I won't venture a guess as to how the suit will fare in court (though I'll note that there are in fact some differences between the two keyboards—the placement of the question mark and exclamation point have been reversed, for example). Instead I'll complain about the fact that it's possible to drag a company into court for making this kind of product in the first place. A device that lets you mix and match elements of the iPhone and BlackBerry is an innovative and useful technology. The Typo isn't the only product that offers this possibility—the bulkier Keyboard Buddy Case has been on the market for a while, for instance, and the Solomatrix Spike attaches a keyboard to an iPhone on some hinges, so you can swing it on and off as needed. But the Typo has its own distinctive approach to the design and engineering issues involved, and at least some users think it's the best available option.

It could also lead to still better options. Right now the market evidently has room for just one major smartphone with a physical keyboard, and the business that makes that product is struggling.

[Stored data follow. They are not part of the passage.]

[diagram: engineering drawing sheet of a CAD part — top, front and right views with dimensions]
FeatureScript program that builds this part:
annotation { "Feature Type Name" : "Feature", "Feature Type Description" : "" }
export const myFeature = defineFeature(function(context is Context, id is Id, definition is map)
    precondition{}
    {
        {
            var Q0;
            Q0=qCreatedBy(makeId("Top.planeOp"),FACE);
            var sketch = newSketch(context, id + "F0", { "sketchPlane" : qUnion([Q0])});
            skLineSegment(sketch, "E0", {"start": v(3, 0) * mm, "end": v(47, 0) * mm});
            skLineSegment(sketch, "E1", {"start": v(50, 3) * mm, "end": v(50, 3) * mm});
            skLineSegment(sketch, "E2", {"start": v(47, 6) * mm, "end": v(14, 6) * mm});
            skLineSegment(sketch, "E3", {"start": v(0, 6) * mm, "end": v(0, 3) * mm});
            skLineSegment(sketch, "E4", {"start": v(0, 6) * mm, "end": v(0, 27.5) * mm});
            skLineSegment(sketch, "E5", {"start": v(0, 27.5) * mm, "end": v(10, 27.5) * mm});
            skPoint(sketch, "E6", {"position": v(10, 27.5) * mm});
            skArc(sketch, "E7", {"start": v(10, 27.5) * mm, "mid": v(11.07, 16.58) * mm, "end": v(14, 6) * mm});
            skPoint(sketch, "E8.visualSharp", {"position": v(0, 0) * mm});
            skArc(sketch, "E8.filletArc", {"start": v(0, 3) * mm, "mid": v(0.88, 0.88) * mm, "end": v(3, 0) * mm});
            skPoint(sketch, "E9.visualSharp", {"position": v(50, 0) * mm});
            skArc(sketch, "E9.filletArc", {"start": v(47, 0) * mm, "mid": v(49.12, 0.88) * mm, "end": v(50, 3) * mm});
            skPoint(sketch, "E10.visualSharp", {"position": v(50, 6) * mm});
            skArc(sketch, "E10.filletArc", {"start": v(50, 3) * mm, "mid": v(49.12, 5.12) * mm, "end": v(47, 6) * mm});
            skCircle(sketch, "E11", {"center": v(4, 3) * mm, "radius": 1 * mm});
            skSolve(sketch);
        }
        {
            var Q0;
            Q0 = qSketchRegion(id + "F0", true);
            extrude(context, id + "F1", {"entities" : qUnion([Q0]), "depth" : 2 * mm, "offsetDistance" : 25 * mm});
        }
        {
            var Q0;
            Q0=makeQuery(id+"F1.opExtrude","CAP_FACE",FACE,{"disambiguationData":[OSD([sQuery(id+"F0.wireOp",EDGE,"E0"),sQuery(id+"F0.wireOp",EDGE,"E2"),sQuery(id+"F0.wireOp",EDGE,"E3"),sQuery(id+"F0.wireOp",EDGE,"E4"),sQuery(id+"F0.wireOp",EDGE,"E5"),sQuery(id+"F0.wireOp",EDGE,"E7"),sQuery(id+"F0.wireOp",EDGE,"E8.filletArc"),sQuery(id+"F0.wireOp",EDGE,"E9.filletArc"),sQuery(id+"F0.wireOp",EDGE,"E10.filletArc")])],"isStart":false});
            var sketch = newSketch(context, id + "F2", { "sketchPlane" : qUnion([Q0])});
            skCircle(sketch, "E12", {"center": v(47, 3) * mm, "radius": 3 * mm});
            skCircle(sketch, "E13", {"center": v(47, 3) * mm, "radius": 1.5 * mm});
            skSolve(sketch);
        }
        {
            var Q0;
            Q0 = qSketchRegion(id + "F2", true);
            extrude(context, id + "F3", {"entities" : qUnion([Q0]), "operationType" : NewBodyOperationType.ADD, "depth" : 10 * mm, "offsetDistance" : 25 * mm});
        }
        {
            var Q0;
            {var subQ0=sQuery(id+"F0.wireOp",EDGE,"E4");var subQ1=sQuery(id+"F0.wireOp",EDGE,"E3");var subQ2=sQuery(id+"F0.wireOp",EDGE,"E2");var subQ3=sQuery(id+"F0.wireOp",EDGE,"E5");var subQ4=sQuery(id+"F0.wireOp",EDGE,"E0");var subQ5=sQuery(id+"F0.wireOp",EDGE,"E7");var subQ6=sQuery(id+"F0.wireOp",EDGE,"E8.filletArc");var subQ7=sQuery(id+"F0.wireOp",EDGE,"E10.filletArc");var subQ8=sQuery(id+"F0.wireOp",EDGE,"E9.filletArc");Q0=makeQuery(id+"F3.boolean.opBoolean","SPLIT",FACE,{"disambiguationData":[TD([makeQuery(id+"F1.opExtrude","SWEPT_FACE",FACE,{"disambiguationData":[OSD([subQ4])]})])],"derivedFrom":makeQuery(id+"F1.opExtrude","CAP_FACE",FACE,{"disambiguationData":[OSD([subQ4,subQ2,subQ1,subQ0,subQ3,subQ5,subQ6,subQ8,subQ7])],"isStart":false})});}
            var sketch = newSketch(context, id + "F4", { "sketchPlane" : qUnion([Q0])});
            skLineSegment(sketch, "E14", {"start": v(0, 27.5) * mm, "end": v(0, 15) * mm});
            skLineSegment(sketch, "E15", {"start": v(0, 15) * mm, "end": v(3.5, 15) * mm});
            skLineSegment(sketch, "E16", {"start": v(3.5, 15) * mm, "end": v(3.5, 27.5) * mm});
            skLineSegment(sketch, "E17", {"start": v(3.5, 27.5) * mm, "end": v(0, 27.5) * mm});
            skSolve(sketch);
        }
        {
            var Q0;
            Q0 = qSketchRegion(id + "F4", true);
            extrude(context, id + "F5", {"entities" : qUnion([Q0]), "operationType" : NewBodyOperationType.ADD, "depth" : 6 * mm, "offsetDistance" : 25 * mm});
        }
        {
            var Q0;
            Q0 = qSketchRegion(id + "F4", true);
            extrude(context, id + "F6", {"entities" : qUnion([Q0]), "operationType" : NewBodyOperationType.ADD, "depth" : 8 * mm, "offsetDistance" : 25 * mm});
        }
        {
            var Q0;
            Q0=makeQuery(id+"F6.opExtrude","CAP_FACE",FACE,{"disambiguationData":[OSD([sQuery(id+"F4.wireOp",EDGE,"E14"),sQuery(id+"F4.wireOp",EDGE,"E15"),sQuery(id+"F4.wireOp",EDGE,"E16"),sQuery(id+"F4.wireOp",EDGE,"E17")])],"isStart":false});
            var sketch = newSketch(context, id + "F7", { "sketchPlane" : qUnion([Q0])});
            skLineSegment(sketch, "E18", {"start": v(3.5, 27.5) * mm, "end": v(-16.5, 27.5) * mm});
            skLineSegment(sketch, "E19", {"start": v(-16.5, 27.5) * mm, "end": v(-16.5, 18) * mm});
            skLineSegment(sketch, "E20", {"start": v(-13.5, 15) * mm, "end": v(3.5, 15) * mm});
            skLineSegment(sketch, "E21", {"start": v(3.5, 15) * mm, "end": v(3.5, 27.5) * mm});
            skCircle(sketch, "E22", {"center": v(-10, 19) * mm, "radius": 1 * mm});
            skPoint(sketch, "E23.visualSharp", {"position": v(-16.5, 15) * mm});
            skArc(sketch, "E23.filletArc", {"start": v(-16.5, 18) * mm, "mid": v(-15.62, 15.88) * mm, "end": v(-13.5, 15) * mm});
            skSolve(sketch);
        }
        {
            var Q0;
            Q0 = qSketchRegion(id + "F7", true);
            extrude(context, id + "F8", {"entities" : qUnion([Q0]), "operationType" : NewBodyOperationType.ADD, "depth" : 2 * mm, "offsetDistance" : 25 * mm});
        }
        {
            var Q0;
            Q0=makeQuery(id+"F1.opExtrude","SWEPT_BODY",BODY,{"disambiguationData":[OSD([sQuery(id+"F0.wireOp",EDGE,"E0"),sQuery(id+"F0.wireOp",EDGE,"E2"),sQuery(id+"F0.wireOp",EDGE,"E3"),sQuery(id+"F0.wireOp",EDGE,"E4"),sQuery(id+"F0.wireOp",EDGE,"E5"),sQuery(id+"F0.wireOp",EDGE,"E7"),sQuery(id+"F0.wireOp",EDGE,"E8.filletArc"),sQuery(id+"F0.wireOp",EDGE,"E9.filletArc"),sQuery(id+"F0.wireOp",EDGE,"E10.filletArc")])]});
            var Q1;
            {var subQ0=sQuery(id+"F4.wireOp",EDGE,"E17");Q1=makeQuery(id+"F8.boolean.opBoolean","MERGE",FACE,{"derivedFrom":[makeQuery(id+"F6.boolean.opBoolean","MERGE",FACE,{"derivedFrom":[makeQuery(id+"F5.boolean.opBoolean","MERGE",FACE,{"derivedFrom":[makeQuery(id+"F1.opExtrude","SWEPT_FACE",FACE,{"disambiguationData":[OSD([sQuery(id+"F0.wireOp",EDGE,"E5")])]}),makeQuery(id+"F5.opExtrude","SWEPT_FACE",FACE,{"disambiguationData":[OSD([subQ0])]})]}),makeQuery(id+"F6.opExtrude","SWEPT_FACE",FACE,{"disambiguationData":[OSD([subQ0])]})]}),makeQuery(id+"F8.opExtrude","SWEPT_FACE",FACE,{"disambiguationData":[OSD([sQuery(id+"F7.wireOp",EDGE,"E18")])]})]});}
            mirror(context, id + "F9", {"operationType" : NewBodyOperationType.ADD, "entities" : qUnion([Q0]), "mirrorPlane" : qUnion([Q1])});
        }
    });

No one expects another company to start manufacturing a new keypad phone anytime soon. But a phone accessory that serves the same market niche: That may make sense. If the Typo does well, there's a decent chance that other enterprises will follow.

Unfortunately for BlackBerry, that may threaten its strategy for survival, which is to pursue the keyboard crowd at a time when other phone-makers aren't serving that market. You can't help wondering whether the primary purpose of the Typo suit is to squash some competition. Even if the case doesn't drive the Typo off the market, it still will force a startup to divert its resources to defend itself in court. That isn't good for consumers, and in the long run it isn't necessarily even good for BlackBerry: If people would rather attach a keypad to an iPhone than use the company's products, perhaps it should spend less money on lawyers and more coming up with new innovations of its own.

This story may well end with Seacrest and company learning that BlackBerry has the law on its side. But if that happens, the law is doing just half of what it's supposed to do. Restricting competition? Definitely. Fostering innovation? Not this time.